Tbh whatever measures were recommended by their medical team would have to be followed by the last headteacher. So I presume these are decided by mum (which may be understandable if severely allergic but doesn’t mean they are sensible)

That’s not correct re having to follow advice.

adamsaboutnothing · 16/04/2023 20:50

I can sympathise as this I'm very similar. I can tell if someone has a cat within minutes of being stood next to them. If I sit in a chair of someone who has a cat, I can have full blown man-flu within 10-15 minutes. When I'm in meetings, I have to simply get up and move if I sense the person next to me has a cat or else I'll turn into a sneezing itching mess. Can I do anything about it? No. Do I expect anyone else to do something about it? No. My work has no brought in hot-desking so it's like Russian roulette whether a crazy cat lady has sat at the desk before me. I just have to take antihistamines before I go in.
I'm afraid in this situation, they either need to learn with it or it's home schooling. I really don't know what the mum expects the school to do really.

JudgeRudy · 16/04/2023 20:53

Is the allergy a respiratory one? Does the child wear a hepa respirator (N95)? It's unfortunate but if for example a child had a condition where their skin would be damaged by sunlight they wear creams and cover up.

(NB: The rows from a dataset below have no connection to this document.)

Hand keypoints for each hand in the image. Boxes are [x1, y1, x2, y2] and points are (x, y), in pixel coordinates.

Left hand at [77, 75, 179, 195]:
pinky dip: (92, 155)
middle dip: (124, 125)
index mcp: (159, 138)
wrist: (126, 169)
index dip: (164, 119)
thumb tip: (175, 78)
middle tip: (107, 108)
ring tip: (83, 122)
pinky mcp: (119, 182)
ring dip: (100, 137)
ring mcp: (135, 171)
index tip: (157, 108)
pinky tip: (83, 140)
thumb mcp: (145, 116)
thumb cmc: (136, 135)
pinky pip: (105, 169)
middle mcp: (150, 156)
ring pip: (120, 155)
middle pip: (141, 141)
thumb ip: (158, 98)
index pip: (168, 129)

I'm guessing it would be similar for this child, so mask at school, lots of handfasting then shower when home.
Every single class is going to have several children with pets. Some parents struggle to get their kids to school on time, let alone with a superclass uniform. Sadly for the child I think they're going to have to be the one isolating. I'd also suggest training for staff inc TAs and lunch staff in anaphylaxis and epi pens.

Crunchymum · 16/04/2023 20:56

We have two (pure fucking white) cats and despite everything we do, we're often covered with some furr.

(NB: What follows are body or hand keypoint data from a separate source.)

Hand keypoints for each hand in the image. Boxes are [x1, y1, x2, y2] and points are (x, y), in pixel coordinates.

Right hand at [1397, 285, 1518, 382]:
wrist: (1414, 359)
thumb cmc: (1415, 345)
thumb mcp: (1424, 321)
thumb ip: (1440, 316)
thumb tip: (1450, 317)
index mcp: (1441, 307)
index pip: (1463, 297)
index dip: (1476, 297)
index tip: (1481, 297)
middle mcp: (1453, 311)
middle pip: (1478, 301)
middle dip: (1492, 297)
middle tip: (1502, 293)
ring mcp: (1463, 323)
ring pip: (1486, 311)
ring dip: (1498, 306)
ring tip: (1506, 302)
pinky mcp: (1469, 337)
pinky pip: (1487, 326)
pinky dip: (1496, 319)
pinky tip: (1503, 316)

I've taken to giving the kids a lint brush on their school bags. We'd be a massive danger to that poor child.

As a side note, anything we can do about the furr? Or do we all need to have a wardrobe of white clothes?

Tanith · 16/04/2023 20:56

This really is not your issue to solve.

The details of any care plan will have been arranged with reference to any medical diagnosis and advice from the child's doctors. That's for the Head teacher to work out and there's no need for you to be involved.

You certainly won't be told to get rid of your pets. I'm not quite sure why you'd think this, based on the very limited information you have.
I'm sure the HT never expected you to act as a spokesperson for the school and I'd refer this parent back to her for reassurance if it's needed.